**Document segment:**
-=-=-

Furrywisepuppy says:

 

War crimes can only be committed in situations of armed conflict. And the list of applicable war crimes varies according to whether it’s an international armed conflict (IAC) or a non-international armed conflict (NIAC).

 

The traditional view is that States want a restrictive application of International Humanitarian Law (IHL) so that they can suppress NIAC rebellions on their own territories with a broad degree of sovereign autonomy. This is why States, historically at least, wanted different rules for IACs and NIACs – if a conflict only concerns their own citizens on their own patches, they want to be able to deal with them in their own way, with fewer internationally-imposed laws.

 

It however gets trickier trying to qualify whether a terrorist attack conducted on the territory of one State by a group based in, trained or funded by another State makes an IAC or NIAC? This is an important question because IACs and NIACs are subject to different rules. IACs involve the armed forces of two or more sovereign States/international organisations fighting each other. NIACs describe hostilities of a certain intensity between the armed forces of a State/international organisation and an independent organised armed group, or between two or more independent organised armed groups.

 

‘High-intensity’ and ‘low-intensity’ NIACs differ. In the former, an organised armed group will be in control of a part of the territory of the State where the conflict is situated, and these conflicts must be between the armed forces of a State and an independent organised armed group. Conflicts between multiple armed groups are therefore always classed as ‘low-intensity’, regardless of whether they control any territory. ‘Intensity’ here therefore doesn’t pertain to how bloody a conflict is.

-=-=-

**Exercise set:**
A. Substitute "nationals" for "citizens" in the passage on armed conflict law, and give everything from "The traditional view" down to "fewer internationally-imposed laws." with that change.
B. Please pick up the passage on armed conflict law after its last sentence and keep writing.

**Stored data:**
-=-=-

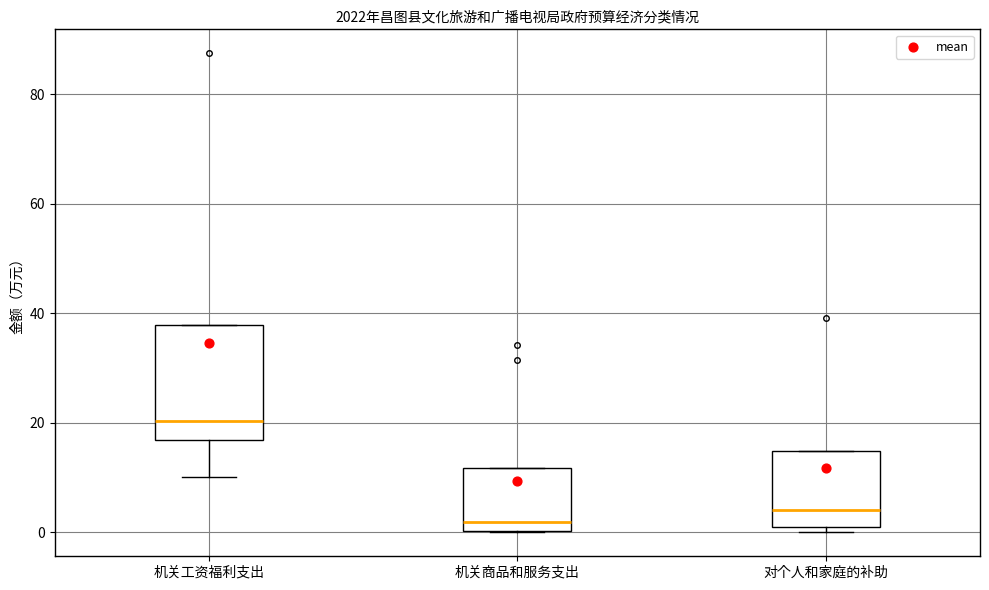

Reading left to right, read every box against the y-axis: the position of its median line, the range the box covers, and the ends of its whiskers. The values are not printed on the chart, so give them approximately, as read against the axis.

机关工资福利支出: median 20, box 16 to 38, whiskers 10 to 38
机关商品和服务支出: median 2, box 0 to 12, whiskers 0 to 12
对个人和家庭的补助: median 4, box 0 to 14, whiskers 0 (just below the box's lower edge) to 14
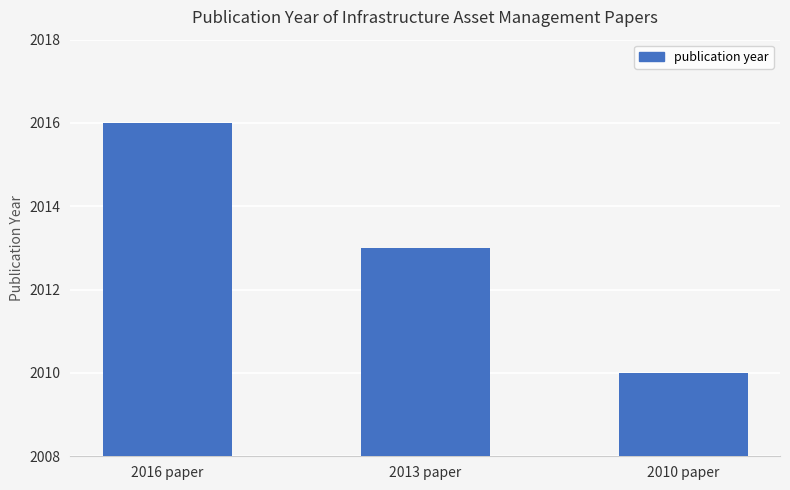

List the labels in order of value, smallest first.

2010 paper, 2013 paper, 2016 paper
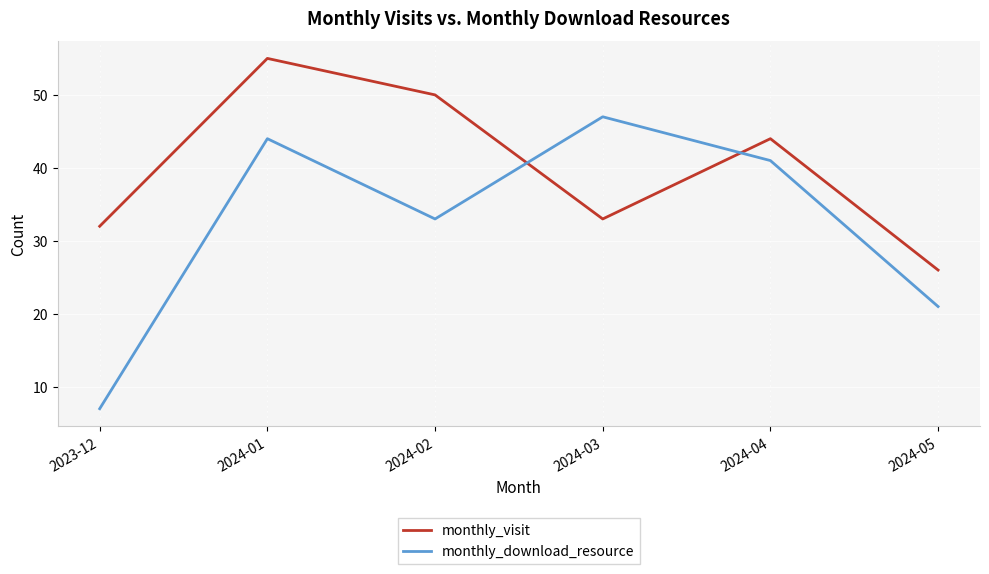

How many intersections are there between monthly_download_resource and monthly_visit?

2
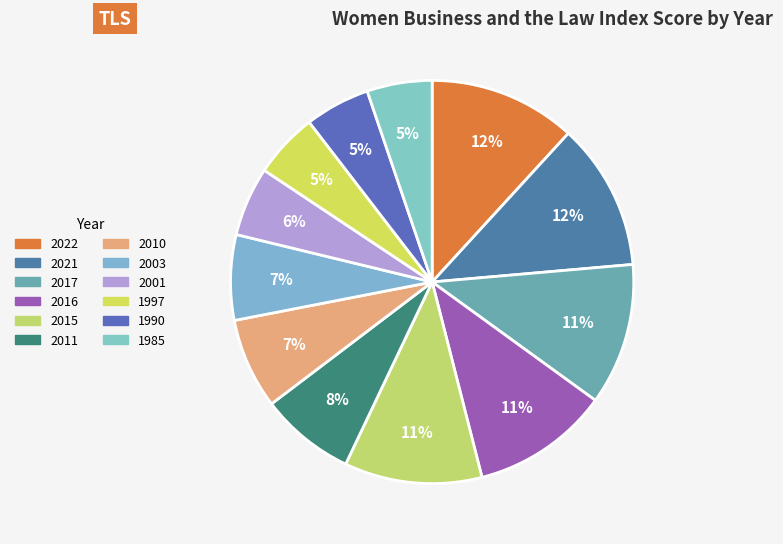

Count the number of slices in the pie.

12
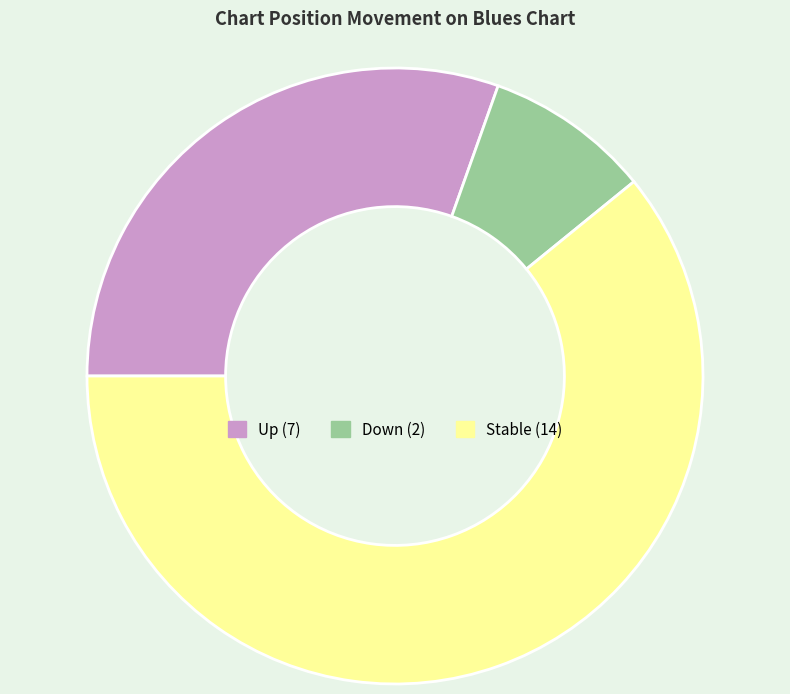

Does any single category account for the majority?

Yes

-=-=-

**Answer set:**
A.
The traditional view is that States want a restrictive application of International Humanitarian Law (IHL) so that they can suppress NIAC rebellions on their own territories with a broad degree of sovereign autonomy. This is why States, historically at least, wanted different rules for IACs and NIACs – if a conflict only concerns their own nationals on their own patches, they want to be able to deal with them in their own way, with fewer internationally-imposed laws.

B.
Different treaties and thus rules potentially apply to different classifications of conflict. NIACs present far fewer codified obligations for States to obey regarding the conduct of hostilities compared to IACs. Members of State armed forces are combatants who have the right to participate directly in hostilities and are entitled to POW status if captured in IACs – but there’s no combatant immunity or POW status in NIACs because States would like to prosecute and detain any rebellion soldiers who take up arms against the State as they see fit under their own domestic criminal laws. However, due to customary international law, the distinction between different conflicts is less relevant today; and States, in practice, have tended to always conform to the most onerous rules, which apply to IACs, even in NIACs – although which exact customary laws are binding remain debated. (Post No.: 0623 primed us on treaties and customary law.)

 

Any rebel, insurrectional or dissident armed groups tend to be regarded as terrorists, hence if a State tries to negotiate a legal regime by which they give rights and guarantees to members of non-state armed groups, this’ll be portrayed as giving terrorists rights. The Geneva Conventions classify protected persons according to two main categories – combatants and POWs on the one paw, and civilians on another. State armed forces are clearly marked on the ground whereas it’s much harder to distinguish between civilians and rebel fighters thus the notion of ‘protected persons’ might be difficult to apply in practice in NIACs. And, with the exception of failed or fragile States, States have established judicial (court) systems to implement the detailed IHL rules that most non-state groups cannot be expected to. So if they cannot conform to the IHL obligations then why grant them the IHL rights? These points further explain why there are different statuses of the parties to conflicts in IACs and NIACs. Yet armed groups can still arguably be bound to IHL without them being recognised as possessing international legal personalities.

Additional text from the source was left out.